Lynne Ingram, the BBA’s honey authenticity ambassador, urges the government to adopt EU rules to avoid having to comply with two separate sets of regulations.
Minette Batters, the outgoing NFU president has told the FT that phasing out the EU basic payment scheme has left many farmers with lower payments than they had in the EU, while take-up of the new sustainable farming incentive has been low, with only a fraction of the 82,000 eligible farmers signed up. Large landowners are still benefiting disproportionately, according to Batters.
An online garden retailer that employs 250 people, was forced to give up a £10,000 export order to Ireland after falling foul of EU rules on soil types. CEO Mark Fane said:
“It’s death by a thousand cuts. We tried every which way to export the order but hit barrier after barrier. If you’re a big company, you grind your way through it, but it just gets to the stage where you can’t be bothered anymore.”
Fane said he was now focused on the UK market but was still supplying non-EU clients. “It has to be a bit ridiculous that we can supply the Middle East but not southern Ireland (sic)”, he said.

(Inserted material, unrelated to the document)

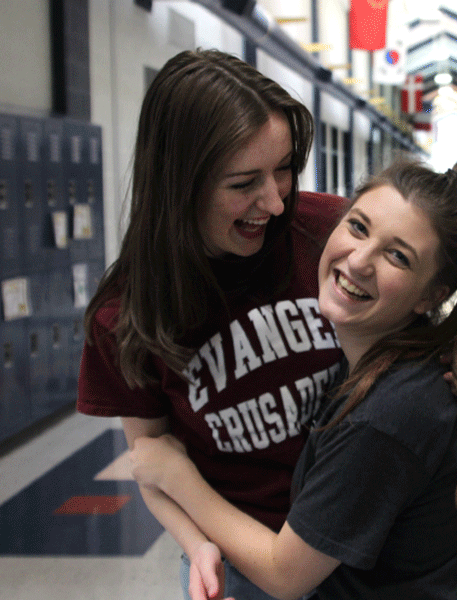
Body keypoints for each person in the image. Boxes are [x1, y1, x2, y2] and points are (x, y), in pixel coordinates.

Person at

According to the FT, the UK government is under pressure to increase an offer of £2.5bn for Northern Ireland after all of the region’s main parties said it was too small to put the province’s finances on a sustainable footing. The cash is seen by some as a “bribe” to persuade the main unionist party, who object to the Windsor framework, back into the Stormont executive. DUP leader Jeffrey Donaldson has told his party “much more will be required”.
Northern Ireland Co-operation Overseas (NI-CO), a not-for-profit consulting organisation, set up in 1992 to manage international development projects on behalf of government departments is to close in March 2024 with the loss of 18 jobs. NI-CO said that because it can no longer bid for contracts under the EU’s multi-annual finance framework programme due to Brexit, it is no longer considered a going concern.